--- Exercise inputs ---

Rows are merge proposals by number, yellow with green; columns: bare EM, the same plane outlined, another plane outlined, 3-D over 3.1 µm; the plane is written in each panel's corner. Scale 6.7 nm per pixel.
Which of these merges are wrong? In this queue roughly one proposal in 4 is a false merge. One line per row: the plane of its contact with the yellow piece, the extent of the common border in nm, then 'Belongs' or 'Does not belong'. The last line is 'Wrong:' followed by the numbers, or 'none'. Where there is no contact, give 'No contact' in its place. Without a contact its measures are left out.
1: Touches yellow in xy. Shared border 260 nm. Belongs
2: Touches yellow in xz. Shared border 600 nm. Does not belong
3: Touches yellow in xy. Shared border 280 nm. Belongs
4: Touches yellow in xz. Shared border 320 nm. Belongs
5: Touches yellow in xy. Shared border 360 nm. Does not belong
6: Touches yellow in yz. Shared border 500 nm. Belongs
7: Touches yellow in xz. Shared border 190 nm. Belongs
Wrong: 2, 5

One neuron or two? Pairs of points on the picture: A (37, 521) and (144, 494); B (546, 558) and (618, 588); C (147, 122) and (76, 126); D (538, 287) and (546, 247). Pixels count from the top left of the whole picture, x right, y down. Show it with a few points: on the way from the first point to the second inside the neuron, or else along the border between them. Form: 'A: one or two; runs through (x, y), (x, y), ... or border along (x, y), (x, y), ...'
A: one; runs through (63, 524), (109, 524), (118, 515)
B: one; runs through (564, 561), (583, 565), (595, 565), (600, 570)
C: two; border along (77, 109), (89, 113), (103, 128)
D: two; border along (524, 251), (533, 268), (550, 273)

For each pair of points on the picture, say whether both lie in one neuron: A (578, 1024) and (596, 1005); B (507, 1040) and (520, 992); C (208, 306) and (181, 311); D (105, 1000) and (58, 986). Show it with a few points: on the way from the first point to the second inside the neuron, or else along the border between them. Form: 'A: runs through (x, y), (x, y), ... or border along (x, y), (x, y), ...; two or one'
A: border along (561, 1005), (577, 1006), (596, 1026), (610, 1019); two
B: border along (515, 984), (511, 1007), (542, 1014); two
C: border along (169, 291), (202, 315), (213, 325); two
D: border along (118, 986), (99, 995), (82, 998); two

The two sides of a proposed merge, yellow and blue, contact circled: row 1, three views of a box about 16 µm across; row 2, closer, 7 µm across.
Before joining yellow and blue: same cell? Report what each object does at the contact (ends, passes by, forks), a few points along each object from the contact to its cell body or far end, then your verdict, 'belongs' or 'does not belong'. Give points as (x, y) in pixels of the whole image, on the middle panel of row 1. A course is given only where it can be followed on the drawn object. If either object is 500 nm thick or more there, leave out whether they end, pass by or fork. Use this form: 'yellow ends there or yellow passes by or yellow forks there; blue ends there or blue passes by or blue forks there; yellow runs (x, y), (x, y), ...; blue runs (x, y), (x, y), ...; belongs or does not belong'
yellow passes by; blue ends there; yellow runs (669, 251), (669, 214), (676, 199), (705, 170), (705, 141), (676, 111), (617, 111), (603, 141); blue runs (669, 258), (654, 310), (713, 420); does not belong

---

Transcribe each entry exactly as it appears.

Output of the task
Rows are merge proposals by number, yellow with green; columns: bare EM, the same plane outlined, another plane outlined, 3-D over 3.1 µm; the plane is written in each panel's corner. Scale 6.7 nm per pixel.
Which of these merges are wrong? In this queue roughly one proposal in 4 is a false merge. One line per row: the plane of its contact with the yellow piece, the extent of the common border in nm, then 'Belongs' or 'Does not belong'. The last line is 'Wrong:' followed by the numbers, or 'none'. Where there is no contact, give 'No contact' in its place. Without a contact its measures are left out.
1: Touches yellow in xy. Shared border 260 nm. Belongs
2: Touches yellow in xz. Shared border 600 nm. Does not belong
3: Touches yellow in xy. Shared border 280 nm. Belongs
4: Touches yellow in xz. Shared border 320 nm. Belongs
5: Touches yellow in xy. Shared border 360 nm. Does not belong
6: Touches yellow in yz. Shared border 500 nm. Belongs
7: Touches yellow in xz. Shared border 190 nm. Belongs
Wrong: 2, 5

One neuron or two? Pairs of points on the picture: A (37, 521) and (144, 494); B (546, 558) and (618, 588); C (147, 122) and (76, 126); D (538, 287) and (546, 247). Pixels count from the top left of the whole picture, x right, y down. Show it with a few points: on the way from the first point to the second inside the neuron, or else along the border between them. Form: 'A: one or two; runs through (x, y), (x, y), ... or border along (x, y), (x, y), ...'
A: one; runs through (63, 524), (109, 524), (118, 515)
B: one; runs through (564, 561), (583, 565), (595, 565), (600, 570)
C: two; border along (77, 109), (89, 113), (103, 128)
D: two; border along (524, 251), (533, 268), (550, 273)

For each pair of points on the picture, say whether both lie in one neuron: A (578, 1024) and (596, 1005); B (507, 1040) and (520, 992); C (208, 306) and (181, 311); D (105, 1000) and (58, 986). Show it with a few points: on the way from the first point to the second inside the neuron, or else along the border between them. Form: 'A: runs through (x, y), (x, y), ... or border along (x, y), (x, y), ...; two or one'
A: border along (561, 1005), (577, 1006), (596, 1026), (610, 1019); two
B: border along (515, 984), (511, 1007), (542, 1014); two
C: border along (169, 291), (202, 315), (213, 325); two
D: border along (118, 986), (99, 995), (82, 998); two

The two sides of a proposed merge, yellow and blue, contact circled: row 1, three views of a box about 16 µm across; row 2, closer, 7 µm across.
Before joining yellow and blue: same cell? Report what each object does at the contact (ends, passes by, forks), a few points along each object from the contact to its cell body or far end, then your verdict, 'belongs' or 'does not belong'. Give points as (x, y) in pixels of the whole image, on the middle panel of row 1. A course is given only where it can be followed on the drawn object. If either object is 500 nm thick or more there, leave out whether they end, pass by or fork. Use this form: 'yellow ends there or yellow passes by or yellow forks there; blue ends there or blue passes by or blue forks there; yellow runs (x, y), (x, y), ...; blue runs (x, y), (x, y), ...; belongs or does not belong'
yellow passes by; blue ends there; yellow runs (669, 251), (669, 214), (676, 199), (705, 170), (705, 141), (676, 111), (617, 111), (603, 141); blue runs (669, 258), (654, 310), (713, 420); does not belong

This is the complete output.